▶ **TRY IT**:
Reproduce the rows below verbatim, beginning with the first row and continuing through the row containing "What is the sum of all Fee values?".

▶ **Rows excerpted from a collection**:
______________________________

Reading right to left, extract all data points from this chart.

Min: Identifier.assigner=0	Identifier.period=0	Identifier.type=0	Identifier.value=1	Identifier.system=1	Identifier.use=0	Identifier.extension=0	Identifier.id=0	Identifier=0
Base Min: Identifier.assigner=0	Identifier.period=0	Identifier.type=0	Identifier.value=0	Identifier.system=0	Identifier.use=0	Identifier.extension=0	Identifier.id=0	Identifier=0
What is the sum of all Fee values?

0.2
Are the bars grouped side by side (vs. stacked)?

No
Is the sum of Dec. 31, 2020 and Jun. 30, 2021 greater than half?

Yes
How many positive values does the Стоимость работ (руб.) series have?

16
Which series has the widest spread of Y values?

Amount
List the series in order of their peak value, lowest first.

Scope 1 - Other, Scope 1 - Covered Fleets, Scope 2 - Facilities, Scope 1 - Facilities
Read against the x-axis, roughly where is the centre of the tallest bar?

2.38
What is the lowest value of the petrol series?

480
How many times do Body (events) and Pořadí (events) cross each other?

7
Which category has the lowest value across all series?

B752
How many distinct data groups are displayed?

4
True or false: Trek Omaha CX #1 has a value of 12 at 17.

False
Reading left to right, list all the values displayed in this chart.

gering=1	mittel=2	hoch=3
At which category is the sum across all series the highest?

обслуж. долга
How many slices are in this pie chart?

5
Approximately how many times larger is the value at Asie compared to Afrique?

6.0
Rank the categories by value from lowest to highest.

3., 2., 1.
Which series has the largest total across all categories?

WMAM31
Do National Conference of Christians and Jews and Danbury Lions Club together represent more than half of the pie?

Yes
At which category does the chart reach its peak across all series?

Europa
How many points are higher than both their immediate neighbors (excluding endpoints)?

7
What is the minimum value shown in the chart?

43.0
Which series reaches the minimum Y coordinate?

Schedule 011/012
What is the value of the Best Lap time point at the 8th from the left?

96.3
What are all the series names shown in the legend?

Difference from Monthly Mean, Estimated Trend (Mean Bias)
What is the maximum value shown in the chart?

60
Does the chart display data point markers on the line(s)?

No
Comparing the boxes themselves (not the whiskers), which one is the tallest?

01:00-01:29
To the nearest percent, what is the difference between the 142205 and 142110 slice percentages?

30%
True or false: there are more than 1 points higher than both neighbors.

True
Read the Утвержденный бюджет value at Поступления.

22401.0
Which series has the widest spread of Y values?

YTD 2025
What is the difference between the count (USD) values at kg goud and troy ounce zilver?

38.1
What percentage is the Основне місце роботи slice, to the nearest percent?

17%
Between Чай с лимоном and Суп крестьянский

______________________________

▶ **RESPONSE TO THE EXERCISE**:
Reading right to left, extract all data points from this chart.

Min: Identifier.assigner=0	Identifier.period=0	Identifier.type=0	Identifier.value=1	Identifier.system=1	Identifier.use=0	Identifier.extension=0	Identifier.id=0	Identifier=0
Base Min: Identifier.assigner=0	Identifier.period=0	Identifier.type=0	Identifier.value=0	Identifier.system=0	Identifier.use=0	Identifier.extension=0	Identifier.id=0	Identifier=0
What is the sum of all Fee values?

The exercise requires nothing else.